— Task to complete —
Transcribe each record below word for word.

— Stored data —
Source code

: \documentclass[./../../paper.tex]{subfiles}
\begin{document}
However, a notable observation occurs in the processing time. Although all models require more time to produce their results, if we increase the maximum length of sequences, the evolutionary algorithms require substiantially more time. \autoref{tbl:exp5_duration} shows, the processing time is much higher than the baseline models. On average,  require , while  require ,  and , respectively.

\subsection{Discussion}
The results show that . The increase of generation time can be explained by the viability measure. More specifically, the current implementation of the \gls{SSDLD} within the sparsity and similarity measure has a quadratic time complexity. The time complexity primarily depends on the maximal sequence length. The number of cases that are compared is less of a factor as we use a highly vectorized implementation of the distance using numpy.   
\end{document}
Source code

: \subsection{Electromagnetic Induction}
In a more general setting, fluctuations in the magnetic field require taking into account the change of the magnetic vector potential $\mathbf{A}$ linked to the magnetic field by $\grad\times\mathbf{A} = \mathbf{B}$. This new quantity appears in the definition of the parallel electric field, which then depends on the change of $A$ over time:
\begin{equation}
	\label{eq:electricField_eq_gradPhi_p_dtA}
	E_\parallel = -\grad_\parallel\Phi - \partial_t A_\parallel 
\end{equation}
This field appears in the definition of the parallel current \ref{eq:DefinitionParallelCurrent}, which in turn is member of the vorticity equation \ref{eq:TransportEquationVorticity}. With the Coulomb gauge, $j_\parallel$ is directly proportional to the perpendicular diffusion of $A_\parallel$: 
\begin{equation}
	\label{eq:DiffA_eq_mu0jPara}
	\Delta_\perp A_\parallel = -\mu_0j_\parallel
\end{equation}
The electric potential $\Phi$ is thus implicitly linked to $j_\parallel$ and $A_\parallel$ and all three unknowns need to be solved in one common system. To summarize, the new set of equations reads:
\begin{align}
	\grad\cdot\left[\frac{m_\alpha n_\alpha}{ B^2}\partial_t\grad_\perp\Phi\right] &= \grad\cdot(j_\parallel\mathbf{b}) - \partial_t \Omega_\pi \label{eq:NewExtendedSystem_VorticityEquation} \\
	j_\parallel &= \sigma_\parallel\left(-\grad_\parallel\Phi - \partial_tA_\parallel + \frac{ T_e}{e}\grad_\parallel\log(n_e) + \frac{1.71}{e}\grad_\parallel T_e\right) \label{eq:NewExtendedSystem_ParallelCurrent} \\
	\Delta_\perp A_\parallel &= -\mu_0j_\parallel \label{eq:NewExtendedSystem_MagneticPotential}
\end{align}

— Completed task —
Source code

: \documentclass[./../../paper.tex]{subfiles}
\begin{document}
However, a notable observation occurs in the processing time. Although all models require more time to produce their results, if we increase the maximum length of sequences, the evolutionary algorithms require substiantially more time. \autoref{tbl:exp5_duration} shows, the processing time is much higher than the baseline models. On average,  require , while  require ,  and , respectively.

\subsection{Discussion}
The results show that . The increase of generation time can be explained by the viability measure. More specifically, the current implementation of the \gls{SSDLD} within the sparsity and similarity measure has a quadratic time complexity. The time complexity primarily depends on the maximal sequence length. The number of cases that are compared is less of a factor as we use a highly vectorized implementation of the distance using numpy.   
\end{document}
Source code

: \subsection{Electromagnetic Induction}
In a more general setting, fluctuations in the magnetic field require taking into account the change of the magnetic vector potential $\mathbf{A}$ linked to the magnetic field by $\grad\times\mathbf{A} = \mathbf{B}$. This new quantity appears in the definition of the parallel electric field, which then depends on the change of $A$ over time:
\begin{equation}
	\label{eq:electricField_eq_gradPhi_p_dtA}
	E_\parallel = -\grad_\parallel\Phi - \partial_t A_\parallel 
\end{equation}
This field appears in the definition of the parallel current \ref{eq:DefinitionParallelCurrent}, which in turn is member of the vorticity equation \ref{eq:TransportEquationVorticity}. With the Coulomb gauge, $j_\parallel$ is directly proportional to the perpendicular diffusion of $A_\parallel$: 
\begin{equation}
	\label{eq:DiffA_eq_mu0jPara}
	\Delta_\perp A_\parallel = -\mu_0j_\parallel
\end{equation}
The electric potential $\Phi$ is thus implicitly linked to $j_\parallel$ and $A_\parallel$ and all three unknowns need to be solved in one common system. To summarize, the new set of equations reads:
\begin{align}
	\grad\cdot\left[\frac{m_\alpha n_\alpha}{ B^2}\partial_t\grad_\perp\Phi\right] &= \grad\cdot(j_\parallel\mathbf{b}) - \partial_t \Omega_\pi \label{eq:NewExtendedSystem_VorticityEquation} \\
	j_\parallel &= \sigma_\parallel\left(-\grad_\parallel\Phi - \partial_tA_\parallel + \frac{ T_e}{e}\grad_\parallel\log(n_e) + \frac{1.71}{e}\grad_\parallel T_e\right) \label{eq:NewExtendedSystem_ParallelCurrent} \\
	\Delta_\perp A_\parallel &= -\mu_0j_\parallel \label{eq:NewExtendedSystem_MagneticPotential}
\end{align}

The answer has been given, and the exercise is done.